Anger, dark and menacing from somewhere within the dark battled anger.
She twisted again and curled up. Hoarse utterances, both Romani and foreign escaped her fevered lips in whispered urgency.
She was floating, ripped away from the anger. Fear and overwhelming sorrow struck deep. Fear for her, fear for someone else… Sadness for someone dear to them….
Horrified, she stared weak-kneed and frozen, her eyes fixed upon an image of utter chaos. Blurred, confused figures outlined by fire, her throat and eyes burned from the thick smoke and the symphony of shrieks and yells were all but drowned by the roar of the flame.

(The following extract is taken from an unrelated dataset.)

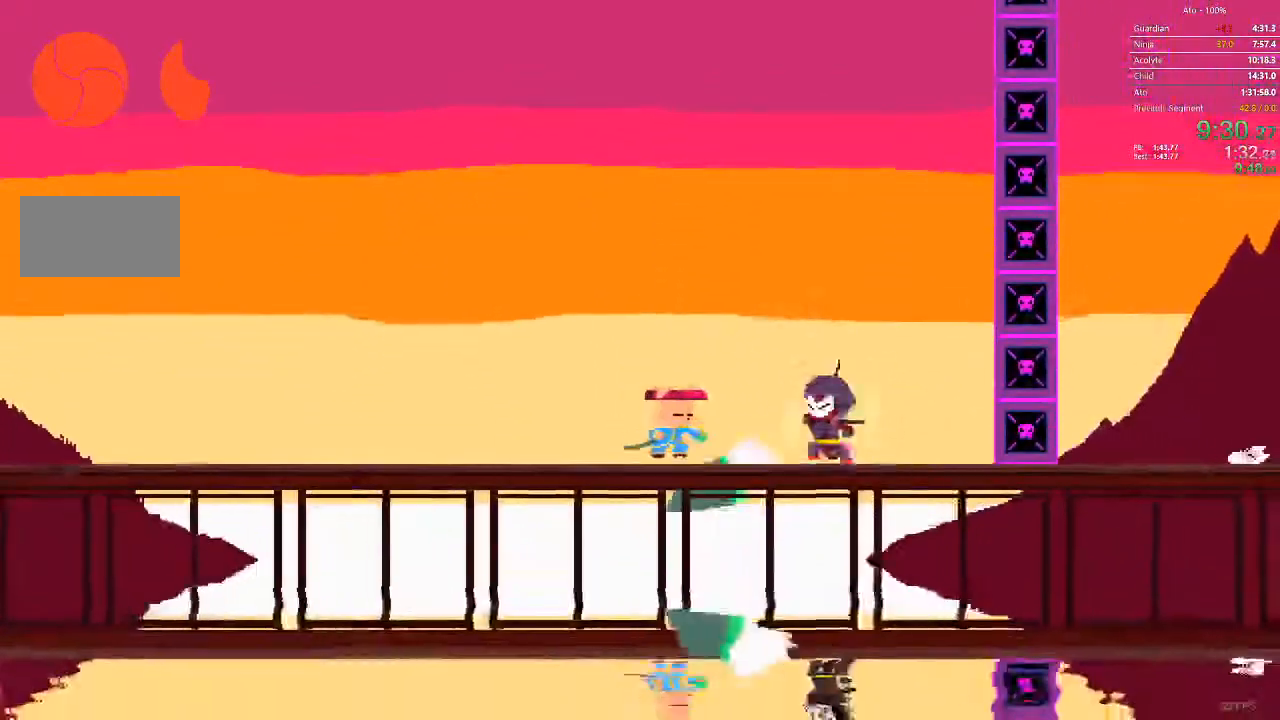
{"buttons": ["DPAD_RIGHT"], "events": []}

“go… now!” A long forgotten voice, a figure crumpled at her feet, rough hands shoved her towards the underbrush. Confusion, then pain, blinding. She sank to her knees where she stood… but this time it was different. There was no darkness to follow the pain. The fire and confused cries melted away leaving her with only the limp form of a man strewn carelessly upon the forest floor… Tyralor... Burnt, lifeless, and cold. She shivered, tears sprang forth as the mocking image burned into the back of her mind and faded as a voice echoed for her arrest.
Then the darkness.
“You and Sill have been charged with the murder of Tyralor McDougal”

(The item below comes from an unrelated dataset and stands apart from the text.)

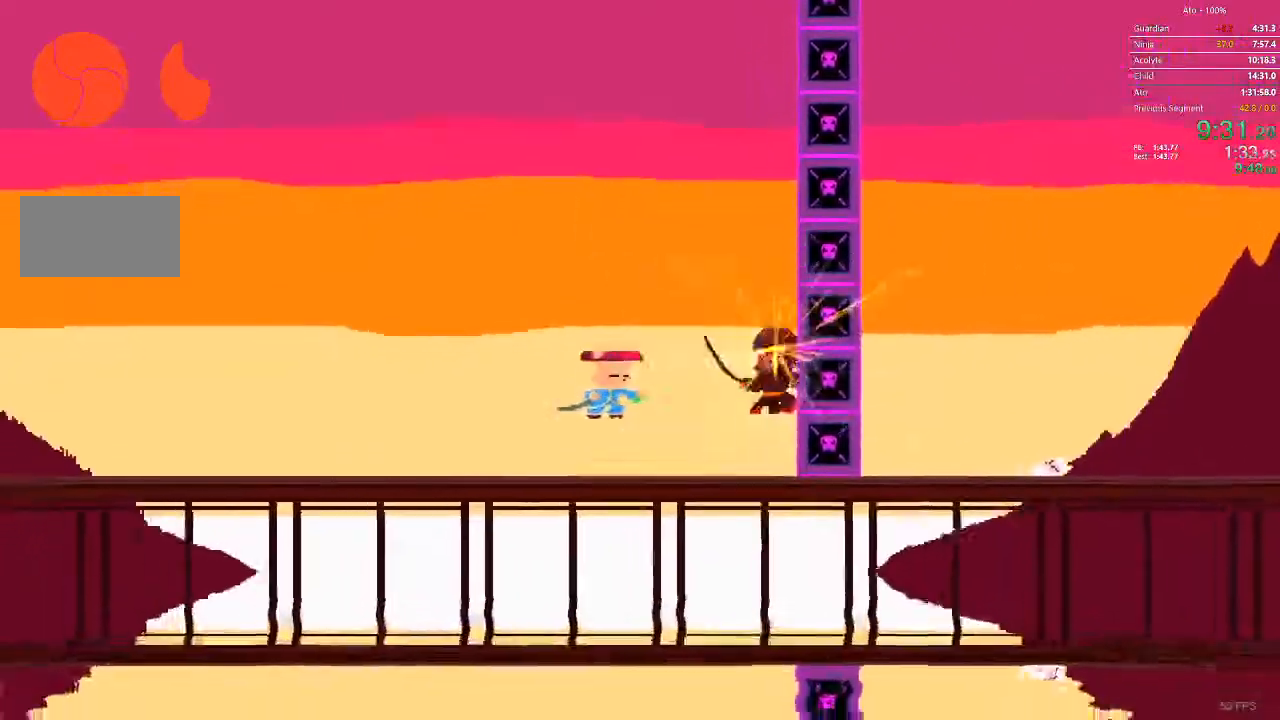
{"buttons": ["DPAD_RIGHT"], "events": [[150, "DPAD_RIGHT", "down"]]}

“We didn’t do it! We found him like that... I don’t know what happened!” Urgency filled her voice. Fear returned. Inescapable it reared up, grasping at her and another, Sill, with its hateful touch enclosing them both within its merciless grip. Darkness faded again. This time the stage was set. Upon the town square a sea of unfamiliar faces jeered at the pair of them despite their innocence, mocking the Gypsy’s’ grim fate, the gallows to their backs.
She woke abruptly with a gasp, damp tangled locks of dark hair fell across her face. Fear and confusion seized her again barely able to force the panic out of her breath as cold, gray, blurry light greeted her. Voices whispered from somewhere, but her brain would not focus enough for her to place where it came from. Then realization hit her... Her breathing came in sharp gasps now, involuntarily as the gypsy’s gaze fell upon a pair of guardsmen gawking at her from the outside of her small prison. “Go away!” she regained enough of her wits to shout at the gawking pair, her untouched bowl of cold gruel flung in their direction, emphasizing that she did not them there.
Point taken, they left muttering about their gruel-splattered clothing. Breathlessly she sank back against the wall, closing her eyes, shutting out the world. She didn’t belong there. Sill didn’t belong there. No one cared. Forgotten, alone, she shivered.